## Work to be completed
In the listing beneath this line, copy exactly the lines starting with the one containing "Proposed menu items with prices." and going on through the one containing "Completed Wisconsin Temporary".

## Material provided
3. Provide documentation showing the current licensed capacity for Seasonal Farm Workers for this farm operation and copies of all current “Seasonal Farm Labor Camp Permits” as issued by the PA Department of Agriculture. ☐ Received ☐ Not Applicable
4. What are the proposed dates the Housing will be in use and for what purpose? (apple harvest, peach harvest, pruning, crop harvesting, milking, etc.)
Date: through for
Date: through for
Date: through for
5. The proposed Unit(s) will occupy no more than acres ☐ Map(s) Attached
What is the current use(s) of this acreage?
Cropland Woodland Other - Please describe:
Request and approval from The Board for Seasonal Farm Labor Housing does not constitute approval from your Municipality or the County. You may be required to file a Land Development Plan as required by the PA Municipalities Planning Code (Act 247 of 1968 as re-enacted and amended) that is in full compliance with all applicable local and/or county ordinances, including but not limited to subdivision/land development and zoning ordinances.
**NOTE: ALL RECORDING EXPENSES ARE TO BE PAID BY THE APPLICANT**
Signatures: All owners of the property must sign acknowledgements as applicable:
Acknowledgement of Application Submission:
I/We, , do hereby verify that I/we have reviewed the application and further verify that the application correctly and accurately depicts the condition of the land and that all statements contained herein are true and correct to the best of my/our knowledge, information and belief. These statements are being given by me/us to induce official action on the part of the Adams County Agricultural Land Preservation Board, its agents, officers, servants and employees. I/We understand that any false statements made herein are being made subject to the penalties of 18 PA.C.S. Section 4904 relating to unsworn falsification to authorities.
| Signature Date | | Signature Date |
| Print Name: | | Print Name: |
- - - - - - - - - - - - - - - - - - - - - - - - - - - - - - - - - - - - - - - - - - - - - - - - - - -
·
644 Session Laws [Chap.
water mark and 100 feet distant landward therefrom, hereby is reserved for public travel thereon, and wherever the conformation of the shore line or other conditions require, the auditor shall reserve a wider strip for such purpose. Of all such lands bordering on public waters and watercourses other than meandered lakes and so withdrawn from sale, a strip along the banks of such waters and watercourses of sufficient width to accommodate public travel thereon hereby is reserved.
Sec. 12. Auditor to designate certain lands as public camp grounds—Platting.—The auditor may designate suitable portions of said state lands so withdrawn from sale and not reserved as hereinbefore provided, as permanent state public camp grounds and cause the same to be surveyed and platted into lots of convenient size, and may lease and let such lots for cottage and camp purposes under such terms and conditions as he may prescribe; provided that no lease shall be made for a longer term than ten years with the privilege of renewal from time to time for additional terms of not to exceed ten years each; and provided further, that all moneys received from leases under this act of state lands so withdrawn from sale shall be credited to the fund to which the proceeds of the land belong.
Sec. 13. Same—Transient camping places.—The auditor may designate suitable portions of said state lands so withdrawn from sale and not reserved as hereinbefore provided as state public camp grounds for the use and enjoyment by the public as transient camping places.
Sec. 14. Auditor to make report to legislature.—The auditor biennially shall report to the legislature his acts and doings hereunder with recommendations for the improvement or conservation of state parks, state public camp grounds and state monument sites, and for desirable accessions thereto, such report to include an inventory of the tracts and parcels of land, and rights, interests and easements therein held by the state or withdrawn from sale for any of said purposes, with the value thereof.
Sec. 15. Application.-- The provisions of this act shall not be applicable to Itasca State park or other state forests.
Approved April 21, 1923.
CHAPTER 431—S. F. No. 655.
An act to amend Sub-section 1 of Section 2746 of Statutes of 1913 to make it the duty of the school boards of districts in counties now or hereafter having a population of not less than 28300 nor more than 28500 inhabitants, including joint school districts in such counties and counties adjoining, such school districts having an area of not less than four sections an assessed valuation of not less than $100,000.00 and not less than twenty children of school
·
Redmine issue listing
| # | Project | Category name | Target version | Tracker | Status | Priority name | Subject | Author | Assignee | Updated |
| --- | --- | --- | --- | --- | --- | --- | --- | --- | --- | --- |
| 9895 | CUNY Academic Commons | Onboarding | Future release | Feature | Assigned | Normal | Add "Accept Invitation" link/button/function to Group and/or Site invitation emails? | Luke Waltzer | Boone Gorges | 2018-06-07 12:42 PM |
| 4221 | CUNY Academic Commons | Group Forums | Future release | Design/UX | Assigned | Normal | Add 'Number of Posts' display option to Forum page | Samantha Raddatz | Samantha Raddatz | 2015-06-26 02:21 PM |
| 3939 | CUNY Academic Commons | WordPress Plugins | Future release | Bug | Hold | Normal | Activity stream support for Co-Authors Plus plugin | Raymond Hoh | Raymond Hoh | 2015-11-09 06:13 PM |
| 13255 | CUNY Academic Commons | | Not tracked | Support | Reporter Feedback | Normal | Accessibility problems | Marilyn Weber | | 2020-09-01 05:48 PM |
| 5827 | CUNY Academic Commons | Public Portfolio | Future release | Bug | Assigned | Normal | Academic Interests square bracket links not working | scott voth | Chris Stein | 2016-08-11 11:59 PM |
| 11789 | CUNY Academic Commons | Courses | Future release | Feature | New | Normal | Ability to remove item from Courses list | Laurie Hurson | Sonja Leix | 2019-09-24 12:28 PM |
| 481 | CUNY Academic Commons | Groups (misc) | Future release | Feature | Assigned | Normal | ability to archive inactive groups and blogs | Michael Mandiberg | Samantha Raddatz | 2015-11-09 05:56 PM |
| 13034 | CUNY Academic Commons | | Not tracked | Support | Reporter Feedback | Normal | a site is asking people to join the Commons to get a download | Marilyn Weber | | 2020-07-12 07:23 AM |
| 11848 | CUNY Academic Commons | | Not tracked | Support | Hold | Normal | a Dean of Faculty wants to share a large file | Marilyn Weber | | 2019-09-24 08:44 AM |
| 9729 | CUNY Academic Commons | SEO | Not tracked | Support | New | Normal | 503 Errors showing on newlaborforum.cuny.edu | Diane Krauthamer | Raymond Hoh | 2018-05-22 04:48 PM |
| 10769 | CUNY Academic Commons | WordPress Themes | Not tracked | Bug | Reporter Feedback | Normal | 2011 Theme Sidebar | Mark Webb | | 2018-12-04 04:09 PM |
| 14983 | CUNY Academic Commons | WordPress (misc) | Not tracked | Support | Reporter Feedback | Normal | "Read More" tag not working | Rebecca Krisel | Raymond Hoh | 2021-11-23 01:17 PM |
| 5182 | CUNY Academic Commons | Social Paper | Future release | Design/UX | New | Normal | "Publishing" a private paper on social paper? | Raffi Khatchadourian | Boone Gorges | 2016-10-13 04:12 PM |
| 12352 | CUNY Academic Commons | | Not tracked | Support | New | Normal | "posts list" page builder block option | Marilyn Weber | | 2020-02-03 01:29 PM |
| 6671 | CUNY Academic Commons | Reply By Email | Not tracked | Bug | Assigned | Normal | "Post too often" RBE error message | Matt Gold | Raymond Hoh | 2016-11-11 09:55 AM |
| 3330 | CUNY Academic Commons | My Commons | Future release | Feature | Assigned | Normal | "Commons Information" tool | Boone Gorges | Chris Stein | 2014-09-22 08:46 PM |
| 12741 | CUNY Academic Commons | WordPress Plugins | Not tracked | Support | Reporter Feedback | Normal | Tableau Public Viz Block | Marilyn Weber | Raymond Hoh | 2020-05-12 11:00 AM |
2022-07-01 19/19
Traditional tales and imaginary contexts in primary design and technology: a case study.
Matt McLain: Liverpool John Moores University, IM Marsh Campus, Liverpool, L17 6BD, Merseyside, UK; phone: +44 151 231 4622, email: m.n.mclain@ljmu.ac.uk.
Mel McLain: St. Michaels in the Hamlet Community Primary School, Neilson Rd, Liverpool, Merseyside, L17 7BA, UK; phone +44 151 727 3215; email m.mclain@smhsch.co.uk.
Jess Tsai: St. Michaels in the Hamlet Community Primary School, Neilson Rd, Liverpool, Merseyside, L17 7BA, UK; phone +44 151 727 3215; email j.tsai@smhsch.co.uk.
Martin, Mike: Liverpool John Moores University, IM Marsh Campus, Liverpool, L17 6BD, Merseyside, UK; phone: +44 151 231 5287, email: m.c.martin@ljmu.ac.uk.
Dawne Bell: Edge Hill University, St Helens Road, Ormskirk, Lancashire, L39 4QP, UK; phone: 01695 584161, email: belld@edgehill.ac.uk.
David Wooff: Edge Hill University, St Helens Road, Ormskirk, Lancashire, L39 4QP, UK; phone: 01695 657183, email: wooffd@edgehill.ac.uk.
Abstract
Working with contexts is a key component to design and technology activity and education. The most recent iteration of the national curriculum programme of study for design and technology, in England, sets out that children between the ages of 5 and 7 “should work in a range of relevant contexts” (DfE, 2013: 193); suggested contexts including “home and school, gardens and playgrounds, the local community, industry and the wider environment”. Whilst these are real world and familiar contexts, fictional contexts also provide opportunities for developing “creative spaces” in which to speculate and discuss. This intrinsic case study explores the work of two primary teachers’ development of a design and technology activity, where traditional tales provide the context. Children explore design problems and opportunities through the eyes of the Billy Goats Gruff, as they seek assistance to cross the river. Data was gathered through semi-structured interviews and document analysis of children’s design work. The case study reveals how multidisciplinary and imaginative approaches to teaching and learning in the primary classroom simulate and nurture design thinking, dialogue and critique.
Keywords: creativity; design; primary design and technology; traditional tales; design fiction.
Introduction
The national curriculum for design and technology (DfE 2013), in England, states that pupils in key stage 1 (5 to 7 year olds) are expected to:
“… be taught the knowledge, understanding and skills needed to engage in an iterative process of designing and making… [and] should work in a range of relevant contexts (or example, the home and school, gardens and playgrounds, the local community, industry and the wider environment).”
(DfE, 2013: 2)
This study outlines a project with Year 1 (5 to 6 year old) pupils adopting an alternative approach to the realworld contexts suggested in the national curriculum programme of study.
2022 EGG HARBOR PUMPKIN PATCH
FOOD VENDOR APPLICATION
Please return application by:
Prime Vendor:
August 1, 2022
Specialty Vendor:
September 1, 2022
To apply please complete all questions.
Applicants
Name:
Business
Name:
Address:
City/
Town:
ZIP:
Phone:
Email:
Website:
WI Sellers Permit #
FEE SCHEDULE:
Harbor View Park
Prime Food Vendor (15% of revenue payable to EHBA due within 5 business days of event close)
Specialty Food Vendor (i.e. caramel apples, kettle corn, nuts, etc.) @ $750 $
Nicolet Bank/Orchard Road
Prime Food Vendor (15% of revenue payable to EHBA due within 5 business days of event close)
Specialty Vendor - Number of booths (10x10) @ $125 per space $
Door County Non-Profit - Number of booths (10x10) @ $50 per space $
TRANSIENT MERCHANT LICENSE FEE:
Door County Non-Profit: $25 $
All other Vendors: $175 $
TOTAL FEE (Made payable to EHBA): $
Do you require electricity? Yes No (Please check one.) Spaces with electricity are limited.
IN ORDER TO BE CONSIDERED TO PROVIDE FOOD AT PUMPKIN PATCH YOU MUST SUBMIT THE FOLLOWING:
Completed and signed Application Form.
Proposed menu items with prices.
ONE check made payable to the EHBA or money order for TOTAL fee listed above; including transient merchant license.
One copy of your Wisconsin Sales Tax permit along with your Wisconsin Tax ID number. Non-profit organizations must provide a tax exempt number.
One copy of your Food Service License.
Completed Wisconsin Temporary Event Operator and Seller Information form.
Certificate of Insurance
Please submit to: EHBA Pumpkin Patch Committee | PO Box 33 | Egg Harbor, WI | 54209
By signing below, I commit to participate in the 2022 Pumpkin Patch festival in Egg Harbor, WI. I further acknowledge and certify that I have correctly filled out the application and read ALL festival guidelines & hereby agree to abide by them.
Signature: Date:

## Answer for this exercise
Proposed menu items with prices.
ONE check made payable to the EHBA or money order for TOTAL fee listed above; including transient merchant license.
One copy of your Wisconsin Sales Tax permit along with your Wisconsin Tax ID number. Non-profit organizations must provide a tax exempt number.
One copy of your Food Service License.
Completed Wisconsin Temporary Event Operator and Seller Information form.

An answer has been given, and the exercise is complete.